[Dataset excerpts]
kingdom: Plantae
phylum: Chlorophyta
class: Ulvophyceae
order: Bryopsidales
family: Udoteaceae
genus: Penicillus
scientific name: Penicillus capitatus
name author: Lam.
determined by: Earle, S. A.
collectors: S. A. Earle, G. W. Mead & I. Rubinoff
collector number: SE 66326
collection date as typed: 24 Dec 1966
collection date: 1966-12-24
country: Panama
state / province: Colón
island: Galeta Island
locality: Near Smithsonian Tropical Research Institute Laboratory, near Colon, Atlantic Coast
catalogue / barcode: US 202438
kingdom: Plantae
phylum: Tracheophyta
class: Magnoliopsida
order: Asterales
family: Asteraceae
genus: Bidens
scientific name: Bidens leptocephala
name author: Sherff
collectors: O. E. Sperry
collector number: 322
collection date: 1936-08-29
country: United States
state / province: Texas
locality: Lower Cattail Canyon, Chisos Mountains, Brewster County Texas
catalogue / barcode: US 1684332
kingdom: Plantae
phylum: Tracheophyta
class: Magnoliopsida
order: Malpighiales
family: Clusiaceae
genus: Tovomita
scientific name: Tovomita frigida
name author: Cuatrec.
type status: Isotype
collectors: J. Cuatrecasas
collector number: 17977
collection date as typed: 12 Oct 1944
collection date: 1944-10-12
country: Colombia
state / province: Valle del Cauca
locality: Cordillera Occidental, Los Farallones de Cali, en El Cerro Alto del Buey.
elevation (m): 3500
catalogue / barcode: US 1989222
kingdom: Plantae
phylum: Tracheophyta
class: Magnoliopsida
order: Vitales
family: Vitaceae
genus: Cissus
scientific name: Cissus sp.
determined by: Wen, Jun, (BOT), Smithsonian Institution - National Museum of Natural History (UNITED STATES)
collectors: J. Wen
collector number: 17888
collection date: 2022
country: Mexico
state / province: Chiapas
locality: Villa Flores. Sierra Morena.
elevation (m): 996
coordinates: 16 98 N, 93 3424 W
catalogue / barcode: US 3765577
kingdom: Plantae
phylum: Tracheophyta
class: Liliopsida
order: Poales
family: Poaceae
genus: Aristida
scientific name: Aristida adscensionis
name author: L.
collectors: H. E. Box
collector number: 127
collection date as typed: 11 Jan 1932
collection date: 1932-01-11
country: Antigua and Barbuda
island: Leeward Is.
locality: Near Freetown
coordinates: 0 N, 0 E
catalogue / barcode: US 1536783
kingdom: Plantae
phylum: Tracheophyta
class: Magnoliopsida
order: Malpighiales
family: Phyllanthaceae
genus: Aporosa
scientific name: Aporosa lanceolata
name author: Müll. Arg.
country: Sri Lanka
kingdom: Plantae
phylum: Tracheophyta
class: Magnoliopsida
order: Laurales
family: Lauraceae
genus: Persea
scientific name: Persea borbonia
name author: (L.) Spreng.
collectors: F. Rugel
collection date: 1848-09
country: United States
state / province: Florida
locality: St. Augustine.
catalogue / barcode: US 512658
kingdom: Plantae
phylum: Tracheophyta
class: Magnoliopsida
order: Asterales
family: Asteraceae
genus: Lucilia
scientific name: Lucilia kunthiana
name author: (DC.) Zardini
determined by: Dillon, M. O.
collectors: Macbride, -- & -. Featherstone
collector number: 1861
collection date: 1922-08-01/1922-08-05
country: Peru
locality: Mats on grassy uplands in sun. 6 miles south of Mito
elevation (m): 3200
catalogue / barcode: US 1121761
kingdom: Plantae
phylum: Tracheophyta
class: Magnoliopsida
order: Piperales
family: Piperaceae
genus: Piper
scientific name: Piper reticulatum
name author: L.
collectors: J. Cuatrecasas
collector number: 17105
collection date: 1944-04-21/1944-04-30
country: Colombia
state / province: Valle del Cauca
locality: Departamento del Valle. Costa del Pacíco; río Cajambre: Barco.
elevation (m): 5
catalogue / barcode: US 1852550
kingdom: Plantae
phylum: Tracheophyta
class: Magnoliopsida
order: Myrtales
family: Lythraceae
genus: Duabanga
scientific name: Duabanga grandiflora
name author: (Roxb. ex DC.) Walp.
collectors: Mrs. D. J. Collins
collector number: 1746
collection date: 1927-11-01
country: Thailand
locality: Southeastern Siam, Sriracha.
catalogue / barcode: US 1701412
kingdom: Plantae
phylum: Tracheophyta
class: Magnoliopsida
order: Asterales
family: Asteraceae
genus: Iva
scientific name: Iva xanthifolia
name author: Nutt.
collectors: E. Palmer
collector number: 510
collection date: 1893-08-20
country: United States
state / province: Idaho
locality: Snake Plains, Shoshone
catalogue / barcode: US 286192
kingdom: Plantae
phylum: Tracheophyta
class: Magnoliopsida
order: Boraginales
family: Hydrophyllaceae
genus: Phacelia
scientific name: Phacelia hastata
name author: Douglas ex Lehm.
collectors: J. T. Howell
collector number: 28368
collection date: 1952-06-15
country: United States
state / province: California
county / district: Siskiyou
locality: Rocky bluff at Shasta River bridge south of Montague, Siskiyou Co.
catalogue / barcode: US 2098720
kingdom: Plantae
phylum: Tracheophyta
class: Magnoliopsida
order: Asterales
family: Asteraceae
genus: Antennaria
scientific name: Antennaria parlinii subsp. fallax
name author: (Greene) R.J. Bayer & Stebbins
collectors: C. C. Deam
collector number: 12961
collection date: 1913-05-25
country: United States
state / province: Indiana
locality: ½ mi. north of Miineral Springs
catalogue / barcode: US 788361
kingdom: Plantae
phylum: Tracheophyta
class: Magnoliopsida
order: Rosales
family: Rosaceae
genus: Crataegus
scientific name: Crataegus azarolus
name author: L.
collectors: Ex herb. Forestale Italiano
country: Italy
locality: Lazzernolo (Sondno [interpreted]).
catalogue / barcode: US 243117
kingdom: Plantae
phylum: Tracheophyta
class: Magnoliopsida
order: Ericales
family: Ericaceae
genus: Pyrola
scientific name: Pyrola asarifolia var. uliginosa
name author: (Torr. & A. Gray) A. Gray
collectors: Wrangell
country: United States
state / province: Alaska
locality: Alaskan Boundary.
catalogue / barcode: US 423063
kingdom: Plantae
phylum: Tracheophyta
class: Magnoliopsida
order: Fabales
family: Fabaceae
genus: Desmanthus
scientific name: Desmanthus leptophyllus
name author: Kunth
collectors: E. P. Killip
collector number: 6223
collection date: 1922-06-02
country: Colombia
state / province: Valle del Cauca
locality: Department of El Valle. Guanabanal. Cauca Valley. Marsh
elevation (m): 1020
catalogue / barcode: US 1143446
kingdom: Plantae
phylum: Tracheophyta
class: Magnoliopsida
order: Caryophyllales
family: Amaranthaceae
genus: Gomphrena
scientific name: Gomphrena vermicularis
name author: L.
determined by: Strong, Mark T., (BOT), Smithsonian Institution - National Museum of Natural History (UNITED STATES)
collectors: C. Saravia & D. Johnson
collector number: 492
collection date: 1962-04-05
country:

__What to do__
Retype every line of the items above, changing nothing.

__Full output__
kingdom: Plantae
phylum: Chlorophyta
class: Ulvophyceae
order: Bryopsidales
family: Udoteaceae
genus: Penicillus
scientific name: Penicillus capitatus
name author: Lam.
determined by: Earle, S. A.
collectors: S. A. Earle, G. W. Mead & I. Rubinoff
collector number: SE 66326
collection date as typed: 24 Dec 1966
collection date: 1966-12-24
country: Panama
state / province: Colón
island: Galeta Island
locality: Near Smithsonian Tropical Research Institute Laboratory, near Colon, Atlantic Coast
catalogue / barcode: US 202438
kingdom: Plantae
phylum: Tracheophyta
class: Magnoliopsida
order: Asterales
family: Asteraceae
genus: Bidens
scientific name: Bidens leptocephala
name author: Sherff
collectors: O. E. Sperry
collector number: 322
collection date: 1936-08-29
country: United States
state / province: Texas
locality: Lower Cattail Canyon, Chisos Mountains, Brewster County Texas
catalogue / barcode: US 1684332
kingdom: Plantae
phylum: Tracheophyta
class: Magnoliopsida
order: Malpighiales
family: Clusiaceae
genus: Tovomita
scientific name: Tovomita frigida
name author: Cuatrec.
type status: Isotype
collectors: J. Cuatrecasas
collector number: 17977
collection date as typed: 12 Oct 1944
collection date: 1944-10-12
country: Colombia
state / province: Valle del Cauca
locality: Cordillera Occidental, Los Farallones de Cali, en El Cerro Alto del Buey.
elevation (m): 3500
catalogue / barcode: US 1989222
kingdom: Plantae
phylum: Tracheophyta
class: Magnoliopsida
order: Vitales
family: Vitaceae
genus: Cissus
scientific name: Cissus sp.
determined by: Wen, Jun, (BOT), Smithsonian Institution - National Museum of Natural History (UNITED STATES)
collectors: J. Wen
collector number: 17888
collection date: 2022
country: Mexico
state / province: Chiapas
locality: Villa Flores. Sierra Morena.
elevation (m): 996
coordinates: 16 98 N, 93 3424 W
catalogue / barcode: US 3765577
kingdom: Plantae
phylum: Tracheophyta
class: Liliopsida
order: Poales
family: Poaceae
genus: Aristida
scientific name: Aristida adscensionis
name author: L.
collectors: H. E. Box
collector number: 127
collection date as typed: 11 Jan 1932
collection date: 1932-01-11
country: Antigua and Barbuda
island: Leeward Is.
locality: Near Freetown
coordinates: 0 N, 0 E
catalogue / barcode: US 1536783
kingdom: Plantae
phylum: Tracheophyta
class: Magnoliopsida
order: Malpighiales
family: Phyllanthaceae
genus: Aporosa
scientific name: Aporosa lanceolata
name author: Müll. Arg.
country: Sri Lanka
kingdom: Plantae
phylum: Tracheophyta
class: Magnoliopsida
order: Laurales
family: Lauraceae
genus: Persea
scientific name: Persea borbonia
name author: (L.) Spreng.
collectors: F. Rugel
collection date: 1848-09
country: United States
state / province: Florida
locality: St. Augustine.
catalogue / barcode: US 512658
kingdom: Plantae
phylum: Tracheophyta
class: Magnoliopsida
order: Asterales
family: Asteraceae
genus: Lucilia
scientific name: Lucilia kunthiana
name author: (DC.) Zardini
determined by: Dillon, M. O.
collectors: Macbride, -- & -. Featherstone
collector number: 1861
collection date: 1922-08-01/1922-08-05
country: Peru
locality: Mats on grassy uplands in sun. 6 miles south of Mito
elevation (m): 3200
catalogue / barcode: US 1121761
kingdom: Plantae
phylum: Tracheophyta
class: Magnoliopsida
order: Piperales
family: Piperaceae
genus: Piper
scientific name: Piper reticulatum
name author: L.
collectors: J. Cuatrecasas
collector number: 17105
collection date: 1944-04-21/1944-04-30
country: Colombia
state / province: Valle del Cauca
locality: Departamento del Valle. Costa del Pacíco; río Cajambre: Barco.
elevation (m): 5
catalogue / barcode: US 1852550
kingdom: Plantae
phylum: Tracheophyta
class: Magnoliopsida
order: Myrtales
family: Lythraceae
genus: Duabanga
scientific name: Duabanga grandiflora
name author: (Roxb. ex DC.) Walp.
collectors: Mrs. D. J. Collins
collector number: 1746
collection date: 1927-11-01
country: Thailand
locality: Southeastern Siam, Sriracha.
catalogue / barcode: US 1701412
kingdom: Plantae
phylum: Tracheophyta
class: Magnoliopsida
order: Asterales
family: Asteraceae
genus: Iva
scientific name: Iva xanthifolia
name author: Nutt.
collectors: E. Palmer
collector number: 510
collection date: 1893-08-20
country: United States
state / province: Idaho
locality: Snake Plains, Shoshone
catalogue / barcode: US 286192
kingdom: Plantae
phylum: Tracheophyta
class: Magnoliopsida
order: Boraginales
family: Hydrophyllaceae
genus: Phacelia
scientific name: Phacelia hastata
name author: Douglas ex Lehm.
collectors: J. T. Howell
collector number: 28368
collection date: 1952-06-15
country: United States
state / province: California
county / district: Siskiyou
locality: Rocky bluff at Shasta River bridge south of Montague, Siskiyou Co.
catalogue / barcode: US 2098720
kingdom: Plantae
phylum: Tracheophyta
class: Magnoliopsida
order: Asterales
family: Asteraceae
genus: Antennaria
scientific name: Antennaria parlinii subsp. fallax
name author: (Greene) R.J. Bayer & Stebbins
collectors: C. C. Deam
collector number: 12961
collection date: 1913-05-25
country: United States
state / province: Indiana
locality: ½ mi. north of Miineral Springs
catalogue / barcode: US 788361
kingdom: Plantae
phylum: Tracheophyta
class: Magnoliopsida
order: Rosales
family: Rosaceae
genus: Crataegus
scientific name: Crataegus azarolus
name author: L.
collectors: Ex herb. Forestale Italiano
country: Italy
locality: Lazzernolo (Sondno [interpreted]).
catalogue / barcode: US 243117
kingdom: Plantae
phylum: Tracheophyta
class: Magnoliopsida
order: Ericales
family: Ericaceae
genus: Pyrola
scientific name: Pyrola asarifolia var. uliginosa
name author: (Torr. & A. Gray) A. Gray
collectors: Wrangell
country: United States
state / province: Alaska
locality: Alaskan Boundary.
catalogue / barcode: US 423063
kingdom: Plantae
phylum: Tracheophyta
class: Magnoliopsida
order: Fabales
family: Fabaceae
genus: Desmanthus
scientific name: Desmanthus leptophyllus
name author: Kunth
collectors: E. P. Killip
collector number: 6223
collection date: 1922-06-02
country: Colombia
state / province: Valle del Cauca
locality: Department of El Valle. Guanabanal. Cauca Valley. Marsh
elevation (m): 1020
catalogue / barcode: US 1143446
kingdom: Plantae
phylum: Tracheophyta
class: Magnoliopsida
order: Caryophyllales
family: Amaranthaceae
genus: Gomphrena
scientific name: Gomphrena vermicularis
name author: L.
determined by: Strong, Mark T., (BOT), Smithsonian Institution - National Museum of Natural History (UNITED STATES)
collectors: C. Saravia & D. Johnson
collector number: 492
collection date: 1962-04-05
country:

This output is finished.